Your objective >> Return the entries below word for word, beginning at the line that has "Which box is" and stopping after the line that has "Is it true that". Leave the picture out of your answer.

── Listed entries

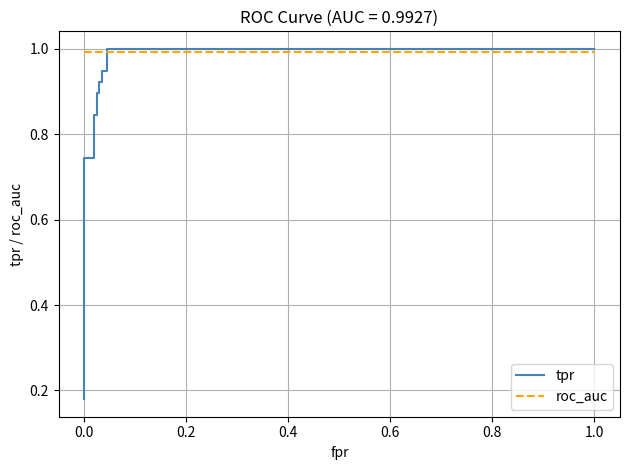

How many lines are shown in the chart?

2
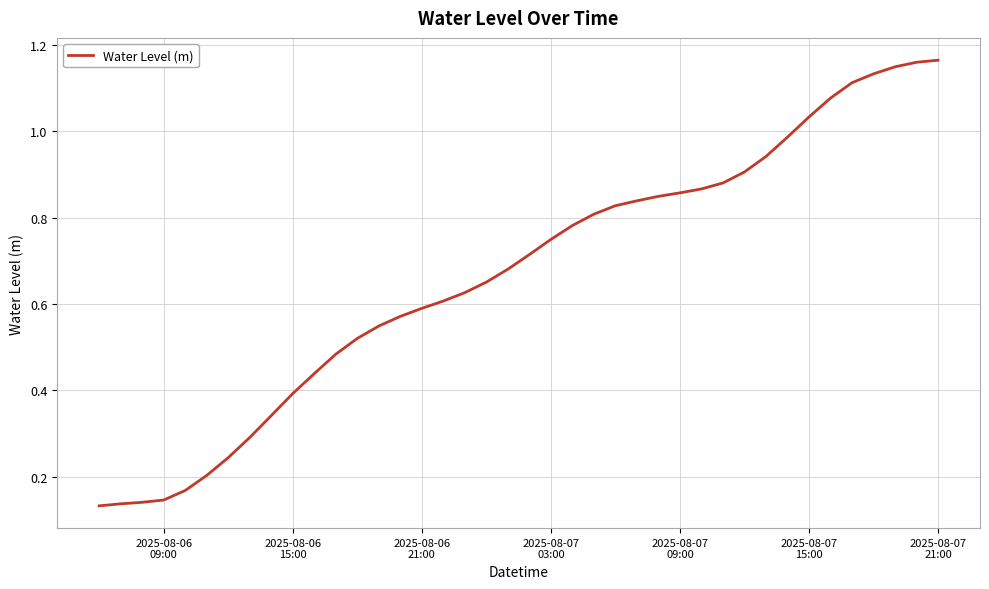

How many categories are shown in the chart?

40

────
── Listed entries

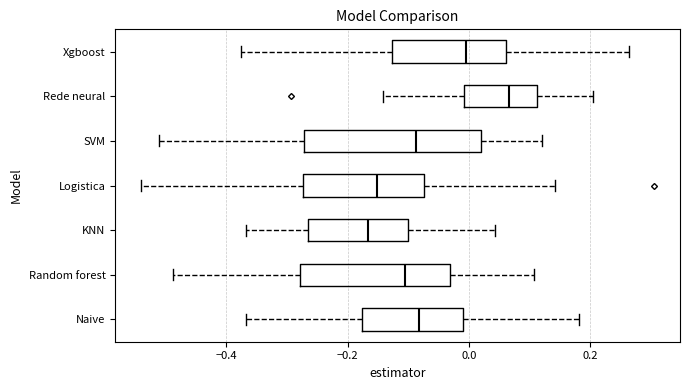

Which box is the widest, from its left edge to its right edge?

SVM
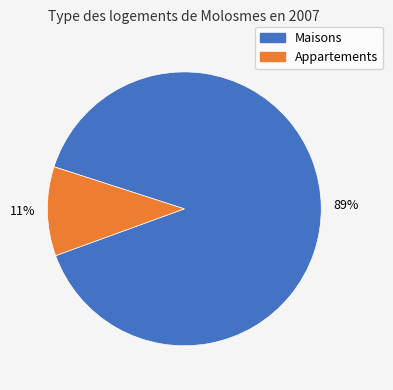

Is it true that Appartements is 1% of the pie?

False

────
── Listed entries

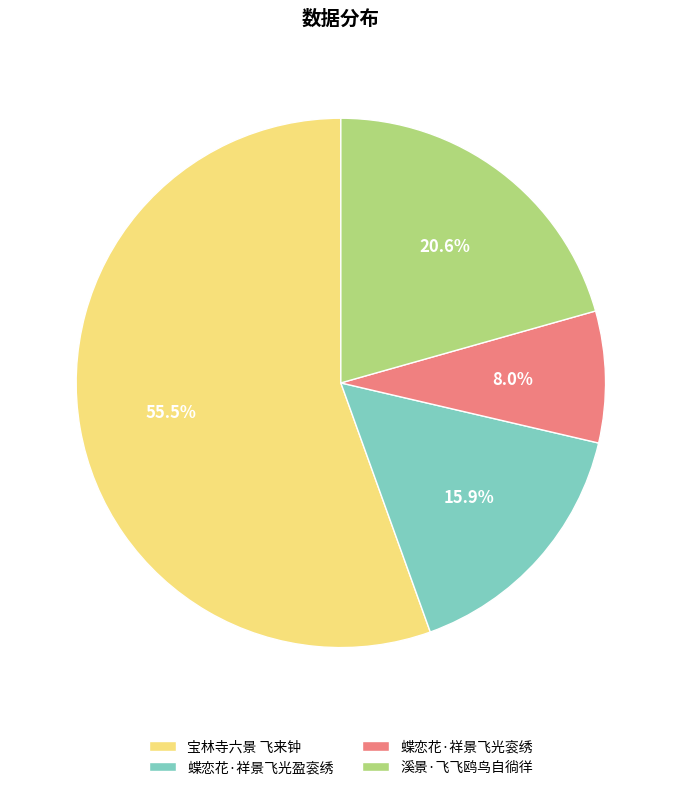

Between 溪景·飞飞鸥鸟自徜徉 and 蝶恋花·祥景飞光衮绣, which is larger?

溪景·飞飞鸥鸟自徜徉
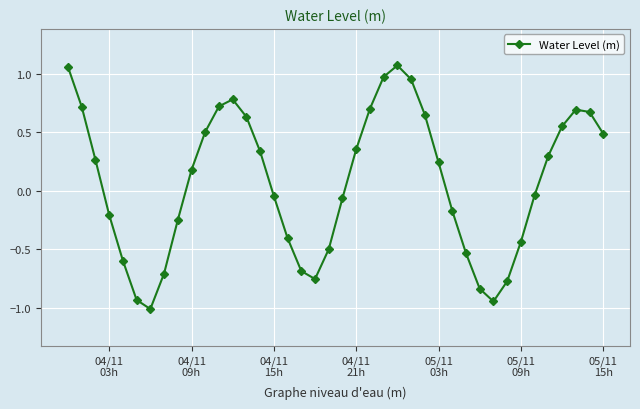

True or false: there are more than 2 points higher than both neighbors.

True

────

Expected answer >>
Which box is the widest, from its left edge to its right edge?

SVM

Is it true that Appartements is 1% of the pie?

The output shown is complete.